• _QUOTED PASSAGE_:
I have read that, the read function of a character device driver looks like
static ssize_t device_read(struct file *filp, /* see include/linux/fs.h */
char *buffer, /* buffer to fill with data */
size_t length, /* length of the buffer */
loff_t * offset)
My questions are
These parameters are mandatory?
Couldn't see *filp and *offset used in the sample driver. what is the use of that ?
Where do the data for *buffer and *length actually come from? In the code it is said that buffer is in the user data segment. What does it mean actually?
These parameters are mandatory?
No, these parameters are not mandatory. It all depends on how you want to implement your read operation. But yes, user space application has to pass everything whichever is required in read system call and then its up to driver that what driver wants to use.
Couldn't see *filp and *offset used in the sample driver. what is the use of that ?
That is because sample driver is not reading the actual device, it just reads the global char string. But in actual driver it reads some device. To inform driver on which device user space wants to read, *filp is used as a device identifier. Offset just gives position from where start to read on device.

• _DATA FOR ANALYSIS_:
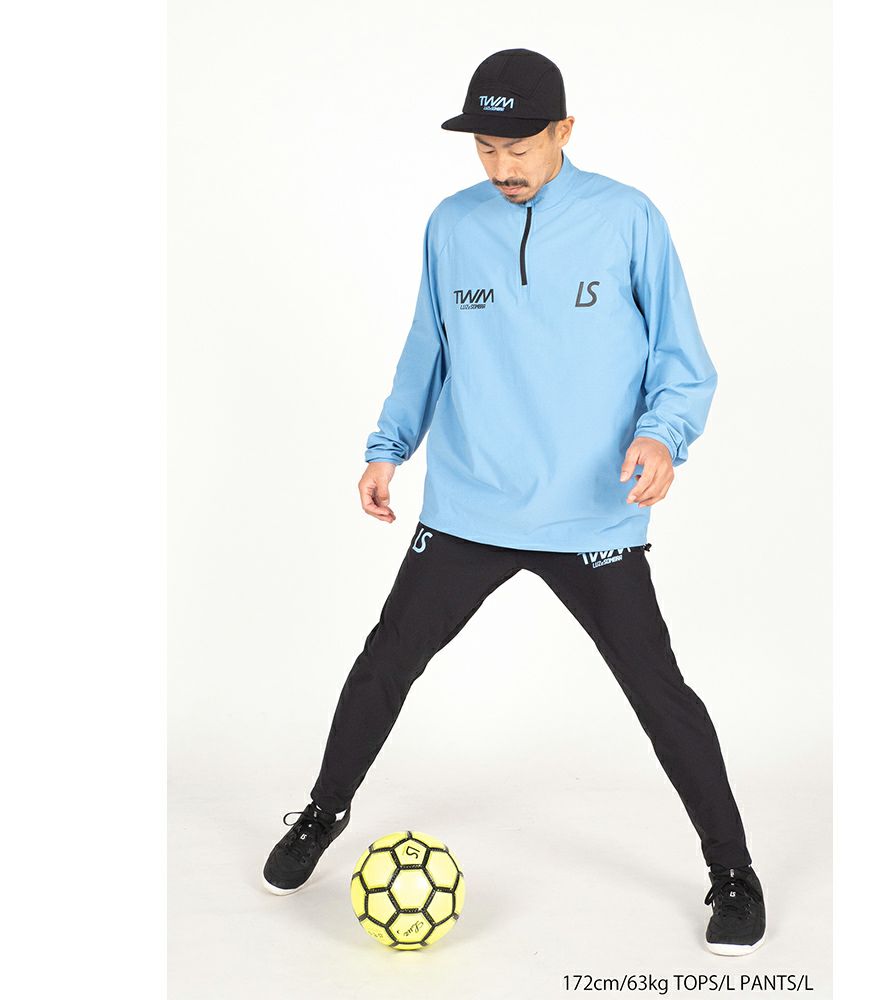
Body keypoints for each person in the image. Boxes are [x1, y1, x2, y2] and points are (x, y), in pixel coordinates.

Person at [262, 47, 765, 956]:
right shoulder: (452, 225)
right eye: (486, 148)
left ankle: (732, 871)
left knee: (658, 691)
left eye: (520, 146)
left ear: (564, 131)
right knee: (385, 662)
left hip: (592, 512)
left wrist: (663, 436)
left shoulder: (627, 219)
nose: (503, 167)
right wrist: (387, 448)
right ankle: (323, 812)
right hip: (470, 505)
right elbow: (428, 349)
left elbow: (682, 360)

---

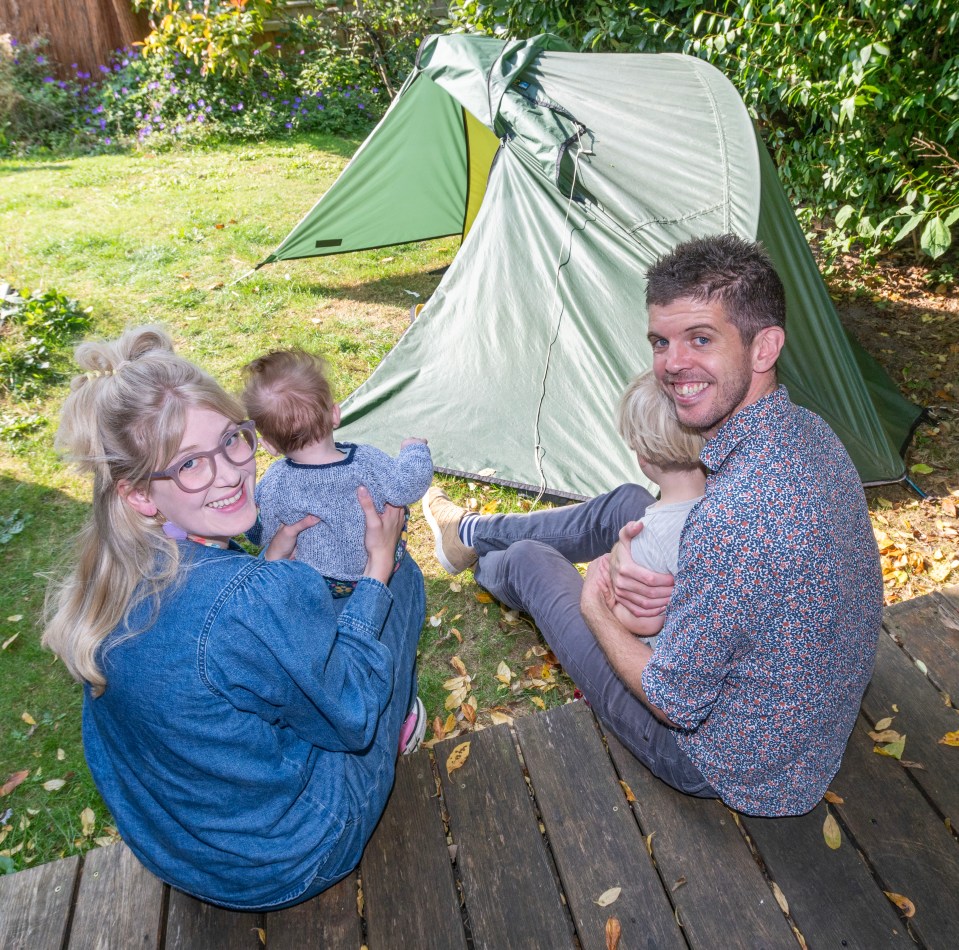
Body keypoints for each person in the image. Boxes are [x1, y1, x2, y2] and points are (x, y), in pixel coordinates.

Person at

• _TASK A_: In the thread on the character device driver read function, restate the paragraph beginning "That is because sample driver" as a short bulleted list that keeps its main facts.
• _TASK B_: List every parameter in the device_read signature from the thread on the character device driver read function, each with its declared type.

• _YOUR SOLUTION A_:
- The sample driver does not read a real device. It only reads a global character string, so it does not use *filp or *offset.
- A real driver reads from an actual device.
- *filp serves as a device identifier that tells the driver which device user space wants to read.
- The offset gives the position on the device where reading starts.

• _YOUR SOLUTION B_:
- filp: struct file *
- buffer: char *
- length: size_t
- offset: loff_t *